Exercise task = Can you rewrite the records from the start through the line containing "region: New York", with "latitude" replaced by "lat" and everything else unchanged?

*** Dataset content ***

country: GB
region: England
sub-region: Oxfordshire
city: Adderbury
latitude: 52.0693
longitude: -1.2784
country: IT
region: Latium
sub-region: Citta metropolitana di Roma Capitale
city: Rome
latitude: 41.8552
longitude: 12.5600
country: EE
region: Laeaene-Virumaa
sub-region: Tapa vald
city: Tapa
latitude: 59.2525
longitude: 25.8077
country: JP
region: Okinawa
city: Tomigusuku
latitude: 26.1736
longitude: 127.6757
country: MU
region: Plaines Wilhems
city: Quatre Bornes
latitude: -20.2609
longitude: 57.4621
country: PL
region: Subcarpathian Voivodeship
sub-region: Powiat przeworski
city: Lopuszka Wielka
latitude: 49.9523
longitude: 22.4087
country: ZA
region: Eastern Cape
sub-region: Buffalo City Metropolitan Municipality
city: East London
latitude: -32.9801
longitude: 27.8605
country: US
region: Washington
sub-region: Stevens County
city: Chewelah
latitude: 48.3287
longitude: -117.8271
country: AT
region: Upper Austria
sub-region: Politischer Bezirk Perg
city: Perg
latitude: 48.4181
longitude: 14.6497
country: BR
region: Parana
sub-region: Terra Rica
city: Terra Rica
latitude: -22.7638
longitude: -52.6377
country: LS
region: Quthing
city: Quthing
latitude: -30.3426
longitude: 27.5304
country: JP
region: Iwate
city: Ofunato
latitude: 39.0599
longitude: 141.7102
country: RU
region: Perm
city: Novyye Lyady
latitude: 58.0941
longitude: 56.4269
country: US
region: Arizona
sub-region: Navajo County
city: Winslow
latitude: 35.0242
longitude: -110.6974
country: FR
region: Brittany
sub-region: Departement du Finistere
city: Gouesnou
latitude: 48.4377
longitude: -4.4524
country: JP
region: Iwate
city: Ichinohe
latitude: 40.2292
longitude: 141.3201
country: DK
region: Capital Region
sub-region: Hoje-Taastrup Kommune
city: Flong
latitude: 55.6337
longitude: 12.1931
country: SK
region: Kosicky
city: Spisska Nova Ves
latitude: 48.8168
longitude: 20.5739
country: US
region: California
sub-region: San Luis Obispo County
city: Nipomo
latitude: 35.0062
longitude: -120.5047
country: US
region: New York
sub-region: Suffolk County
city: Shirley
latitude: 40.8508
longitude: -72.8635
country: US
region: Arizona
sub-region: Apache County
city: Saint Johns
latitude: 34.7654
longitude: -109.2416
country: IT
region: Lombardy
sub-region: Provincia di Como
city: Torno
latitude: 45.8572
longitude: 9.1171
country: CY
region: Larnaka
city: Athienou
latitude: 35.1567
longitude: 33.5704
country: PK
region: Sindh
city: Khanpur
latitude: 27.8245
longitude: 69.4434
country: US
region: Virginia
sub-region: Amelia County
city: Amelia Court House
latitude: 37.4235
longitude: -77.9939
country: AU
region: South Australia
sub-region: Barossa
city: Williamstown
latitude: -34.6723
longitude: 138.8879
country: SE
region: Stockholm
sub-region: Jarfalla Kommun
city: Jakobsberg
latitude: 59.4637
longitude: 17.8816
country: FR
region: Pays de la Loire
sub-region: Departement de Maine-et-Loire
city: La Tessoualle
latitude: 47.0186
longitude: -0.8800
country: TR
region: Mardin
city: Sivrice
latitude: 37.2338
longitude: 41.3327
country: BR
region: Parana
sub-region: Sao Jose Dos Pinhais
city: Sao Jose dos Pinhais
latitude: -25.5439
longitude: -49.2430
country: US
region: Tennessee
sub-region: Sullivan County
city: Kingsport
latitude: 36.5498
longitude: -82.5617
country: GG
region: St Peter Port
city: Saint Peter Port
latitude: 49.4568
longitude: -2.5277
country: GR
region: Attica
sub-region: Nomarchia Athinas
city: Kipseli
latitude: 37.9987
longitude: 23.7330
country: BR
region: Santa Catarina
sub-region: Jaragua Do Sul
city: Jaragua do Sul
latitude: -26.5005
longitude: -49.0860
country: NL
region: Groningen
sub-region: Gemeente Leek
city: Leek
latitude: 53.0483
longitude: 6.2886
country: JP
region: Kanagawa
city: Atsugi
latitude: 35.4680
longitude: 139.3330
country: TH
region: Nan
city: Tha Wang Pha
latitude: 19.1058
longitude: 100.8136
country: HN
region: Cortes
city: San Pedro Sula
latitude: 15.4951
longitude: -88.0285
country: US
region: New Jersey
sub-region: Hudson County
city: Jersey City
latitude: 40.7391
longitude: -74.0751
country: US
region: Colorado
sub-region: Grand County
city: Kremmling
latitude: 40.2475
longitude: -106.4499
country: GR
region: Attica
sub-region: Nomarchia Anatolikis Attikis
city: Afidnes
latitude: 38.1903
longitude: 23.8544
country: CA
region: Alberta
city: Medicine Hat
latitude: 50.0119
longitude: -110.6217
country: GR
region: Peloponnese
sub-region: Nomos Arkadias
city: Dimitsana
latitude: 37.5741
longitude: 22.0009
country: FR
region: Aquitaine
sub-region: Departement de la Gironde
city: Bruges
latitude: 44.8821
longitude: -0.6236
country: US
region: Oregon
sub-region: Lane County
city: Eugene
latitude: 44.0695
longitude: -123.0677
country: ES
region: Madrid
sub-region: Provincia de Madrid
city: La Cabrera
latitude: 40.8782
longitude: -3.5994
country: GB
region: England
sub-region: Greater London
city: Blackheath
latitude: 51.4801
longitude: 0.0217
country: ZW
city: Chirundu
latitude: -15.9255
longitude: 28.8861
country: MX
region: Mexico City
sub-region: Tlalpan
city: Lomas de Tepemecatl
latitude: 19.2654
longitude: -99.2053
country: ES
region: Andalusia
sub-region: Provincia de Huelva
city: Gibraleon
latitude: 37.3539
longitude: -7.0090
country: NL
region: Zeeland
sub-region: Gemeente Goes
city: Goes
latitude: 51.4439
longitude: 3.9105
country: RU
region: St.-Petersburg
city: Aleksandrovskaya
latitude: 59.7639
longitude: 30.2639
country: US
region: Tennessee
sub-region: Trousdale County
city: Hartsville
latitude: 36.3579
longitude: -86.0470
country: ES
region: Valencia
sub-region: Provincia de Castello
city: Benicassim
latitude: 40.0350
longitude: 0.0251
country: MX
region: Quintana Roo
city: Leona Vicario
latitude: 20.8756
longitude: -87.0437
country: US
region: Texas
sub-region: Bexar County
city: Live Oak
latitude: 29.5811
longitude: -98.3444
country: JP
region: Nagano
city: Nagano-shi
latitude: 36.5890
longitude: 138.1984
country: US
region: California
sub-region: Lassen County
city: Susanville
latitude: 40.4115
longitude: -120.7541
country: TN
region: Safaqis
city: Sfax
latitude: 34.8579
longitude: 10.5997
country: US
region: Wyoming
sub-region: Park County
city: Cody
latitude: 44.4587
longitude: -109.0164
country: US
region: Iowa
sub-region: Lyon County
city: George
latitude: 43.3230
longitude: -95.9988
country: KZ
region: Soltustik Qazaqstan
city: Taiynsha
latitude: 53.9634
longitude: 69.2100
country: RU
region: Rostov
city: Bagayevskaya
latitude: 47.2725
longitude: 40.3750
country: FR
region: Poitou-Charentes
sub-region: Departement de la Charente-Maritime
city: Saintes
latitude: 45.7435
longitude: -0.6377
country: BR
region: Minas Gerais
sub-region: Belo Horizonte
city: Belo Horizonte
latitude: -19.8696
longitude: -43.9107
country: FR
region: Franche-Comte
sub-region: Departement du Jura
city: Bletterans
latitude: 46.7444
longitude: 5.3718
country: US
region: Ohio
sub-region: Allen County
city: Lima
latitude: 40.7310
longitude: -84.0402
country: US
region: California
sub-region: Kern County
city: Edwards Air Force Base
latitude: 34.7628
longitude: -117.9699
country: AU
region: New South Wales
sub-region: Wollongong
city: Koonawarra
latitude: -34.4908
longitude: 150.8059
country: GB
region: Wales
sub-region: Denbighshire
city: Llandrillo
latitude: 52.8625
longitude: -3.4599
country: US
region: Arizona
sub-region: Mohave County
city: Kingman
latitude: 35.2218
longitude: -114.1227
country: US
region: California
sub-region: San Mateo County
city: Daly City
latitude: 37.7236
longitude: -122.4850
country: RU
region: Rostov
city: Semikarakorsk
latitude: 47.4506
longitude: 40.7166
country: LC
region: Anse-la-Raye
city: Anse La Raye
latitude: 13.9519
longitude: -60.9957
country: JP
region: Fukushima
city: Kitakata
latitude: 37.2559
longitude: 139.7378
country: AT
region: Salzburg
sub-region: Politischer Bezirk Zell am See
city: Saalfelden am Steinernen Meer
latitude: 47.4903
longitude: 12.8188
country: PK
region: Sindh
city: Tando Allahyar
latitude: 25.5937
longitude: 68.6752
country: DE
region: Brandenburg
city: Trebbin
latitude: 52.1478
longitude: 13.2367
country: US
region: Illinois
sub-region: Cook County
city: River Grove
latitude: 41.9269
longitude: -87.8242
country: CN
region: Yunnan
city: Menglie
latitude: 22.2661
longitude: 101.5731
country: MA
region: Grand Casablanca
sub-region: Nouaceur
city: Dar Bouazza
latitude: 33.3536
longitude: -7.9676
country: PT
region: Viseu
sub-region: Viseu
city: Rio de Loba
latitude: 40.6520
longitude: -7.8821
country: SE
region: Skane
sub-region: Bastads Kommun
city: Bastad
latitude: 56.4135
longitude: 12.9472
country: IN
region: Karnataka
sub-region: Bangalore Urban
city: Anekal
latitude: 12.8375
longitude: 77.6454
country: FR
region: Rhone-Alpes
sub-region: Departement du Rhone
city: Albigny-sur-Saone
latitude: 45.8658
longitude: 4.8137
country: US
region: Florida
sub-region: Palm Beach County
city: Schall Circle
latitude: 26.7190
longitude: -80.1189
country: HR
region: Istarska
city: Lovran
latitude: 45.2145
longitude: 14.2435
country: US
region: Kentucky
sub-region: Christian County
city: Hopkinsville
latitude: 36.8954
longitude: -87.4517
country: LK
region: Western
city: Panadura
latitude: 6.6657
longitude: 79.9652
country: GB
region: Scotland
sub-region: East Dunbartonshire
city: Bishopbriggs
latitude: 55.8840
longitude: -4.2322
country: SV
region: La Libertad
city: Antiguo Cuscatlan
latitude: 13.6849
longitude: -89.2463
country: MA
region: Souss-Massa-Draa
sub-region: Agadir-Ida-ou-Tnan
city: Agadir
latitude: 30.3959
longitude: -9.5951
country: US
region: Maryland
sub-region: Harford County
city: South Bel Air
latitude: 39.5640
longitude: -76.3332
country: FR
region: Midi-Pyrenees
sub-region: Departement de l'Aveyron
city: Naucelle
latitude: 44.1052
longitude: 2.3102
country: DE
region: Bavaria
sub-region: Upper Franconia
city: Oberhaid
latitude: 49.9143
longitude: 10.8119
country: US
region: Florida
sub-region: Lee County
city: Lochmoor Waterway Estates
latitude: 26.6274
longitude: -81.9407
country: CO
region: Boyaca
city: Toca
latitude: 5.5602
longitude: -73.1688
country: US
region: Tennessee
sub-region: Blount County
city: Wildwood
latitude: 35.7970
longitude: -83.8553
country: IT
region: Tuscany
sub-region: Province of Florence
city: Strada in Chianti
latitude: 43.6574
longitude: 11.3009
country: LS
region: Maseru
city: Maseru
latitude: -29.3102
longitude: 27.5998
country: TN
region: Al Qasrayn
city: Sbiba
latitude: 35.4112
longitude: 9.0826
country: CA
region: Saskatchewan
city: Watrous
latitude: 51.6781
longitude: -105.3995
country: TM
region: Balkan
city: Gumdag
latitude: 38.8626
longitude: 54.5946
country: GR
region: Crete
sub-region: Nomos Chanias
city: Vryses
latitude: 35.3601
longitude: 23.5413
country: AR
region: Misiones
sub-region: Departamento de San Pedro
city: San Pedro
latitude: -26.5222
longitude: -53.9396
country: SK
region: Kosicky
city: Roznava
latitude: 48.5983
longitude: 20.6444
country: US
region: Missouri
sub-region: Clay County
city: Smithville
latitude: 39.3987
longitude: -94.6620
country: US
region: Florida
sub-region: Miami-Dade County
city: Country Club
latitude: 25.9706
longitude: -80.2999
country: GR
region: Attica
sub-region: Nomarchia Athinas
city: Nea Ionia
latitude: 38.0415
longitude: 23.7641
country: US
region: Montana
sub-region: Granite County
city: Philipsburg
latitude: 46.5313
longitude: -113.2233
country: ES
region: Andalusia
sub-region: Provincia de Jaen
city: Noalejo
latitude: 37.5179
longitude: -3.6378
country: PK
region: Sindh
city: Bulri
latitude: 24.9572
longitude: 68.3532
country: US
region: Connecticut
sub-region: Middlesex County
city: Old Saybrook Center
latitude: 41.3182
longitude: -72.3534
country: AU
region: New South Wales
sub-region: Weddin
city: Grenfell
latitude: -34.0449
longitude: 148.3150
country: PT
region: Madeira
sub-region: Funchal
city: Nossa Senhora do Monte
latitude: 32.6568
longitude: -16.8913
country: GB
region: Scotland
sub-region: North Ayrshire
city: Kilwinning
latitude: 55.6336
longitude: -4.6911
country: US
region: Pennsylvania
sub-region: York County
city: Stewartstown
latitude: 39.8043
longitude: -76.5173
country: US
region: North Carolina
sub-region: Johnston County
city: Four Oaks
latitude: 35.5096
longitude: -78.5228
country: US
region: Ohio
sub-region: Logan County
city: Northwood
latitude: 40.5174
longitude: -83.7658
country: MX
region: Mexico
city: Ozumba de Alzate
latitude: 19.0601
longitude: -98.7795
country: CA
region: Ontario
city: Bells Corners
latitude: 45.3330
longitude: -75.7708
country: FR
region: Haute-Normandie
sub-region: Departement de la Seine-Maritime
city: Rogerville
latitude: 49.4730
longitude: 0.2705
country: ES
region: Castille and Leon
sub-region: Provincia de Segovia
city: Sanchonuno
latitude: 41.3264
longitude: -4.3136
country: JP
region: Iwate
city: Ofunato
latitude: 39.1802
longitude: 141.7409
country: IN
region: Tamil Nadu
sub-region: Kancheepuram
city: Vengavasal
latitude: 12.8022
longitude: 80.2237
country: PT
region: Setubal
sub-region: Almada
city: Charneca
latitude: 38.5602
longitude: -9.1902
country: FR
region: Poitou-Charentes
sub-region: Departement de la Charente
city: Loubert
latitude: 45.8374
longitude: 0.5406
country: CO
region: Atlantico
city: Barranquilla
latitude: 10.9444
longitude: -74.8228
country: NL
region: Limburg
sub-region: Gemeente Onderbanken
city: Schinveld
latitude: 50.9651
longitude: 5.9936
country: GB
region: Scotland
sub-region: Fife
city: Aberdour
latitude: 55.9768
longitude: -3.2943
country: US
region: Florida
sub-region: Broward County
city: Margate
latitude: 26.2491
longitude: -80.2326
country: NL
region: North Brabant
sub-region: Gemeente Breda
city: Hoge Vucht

***

Complete answer =
country: GB
region: England
sub-region: Oxfordshire
city: Adderbury
lat: 52.0693
longitude: -1.2784
country: IT
region: Latium
sub-region: Citta metropolitana di Roma Capitale
city: Rome
lat: 41.8552
longitude: 12.5600
country: EE
region: Laeaene-Virumaa
sub-region: Tapa vald
city: Tapa
lat: 59.2525
longitude: 25.8077
country: JP
region: Okinawa
city: Tomigusuku
lat: 26.1736
longitude: 127.6757
country: MU
region: Plaines Wilhems
city: Quatre Bornes
lat: -20.2609
longitude: 57.4621
country: PL
region: Subcarpathian Voivodeship
sub-region: Powiat przeworski
city: Lopuszka Wielka
lat: 49.9523
longitude: 22.4087
country: ZA
region: Eastern Cape
sub-region: Buffalo City Metropolitan Municipality
city: East London
lat: -32.9801
longitude: 27.8605
country: US
region: Washington
sub-region: Stevens County
city: Chewelah
lat: 48.3287
longitude: -117.8271
country: AT
region: Upper Austria
sub-region: Politischer Bezirk Perg
city: Perg
lat: 48.4181
longitude: 14.6497
country: BR
region: Parana
sub-region: Terra Rica
city: Terra Rica
lat: -22.7638
longitude: -52.6377
country: LS
region: Quthing
city: Quthing
lat: -30.3426
longitude: 27.5304
country: JP
region: Iwate
city: Ofunato
lat: 39.0599
longitude: 141.7102
country: RU
region: Perm
city: Novyye Lyady
lat: 58.0941
longitude: 56.4269
country: US
region: Arizona
sub-region: Navajo County
city: Winslow
lat: 35.0242
longitude: -110.6974
country: FR
region: Brittany
sub-region: Departement du Finistere
city: Gouesnou
lat: 48.4377
longitude: -4.4524
country: JP
region: Iwate
city: Ichinohe
lat: 40.2292
longitude: 141.3201
country: DK
region: Capital Region
sub-region: Hoje-Taastrup Kommune
city: Flong
lat: 55.6337
longitude: 12.1931
country: SK
region: Kosicky
city: Spisska Nova Ves
lat: 48.8168
longitude: 20.5739
country: US
region: California
sub-region: San Luis Obispo County
city: Nipomo
lat: 35.0062
longitude: -120.5047
country: US
region: New York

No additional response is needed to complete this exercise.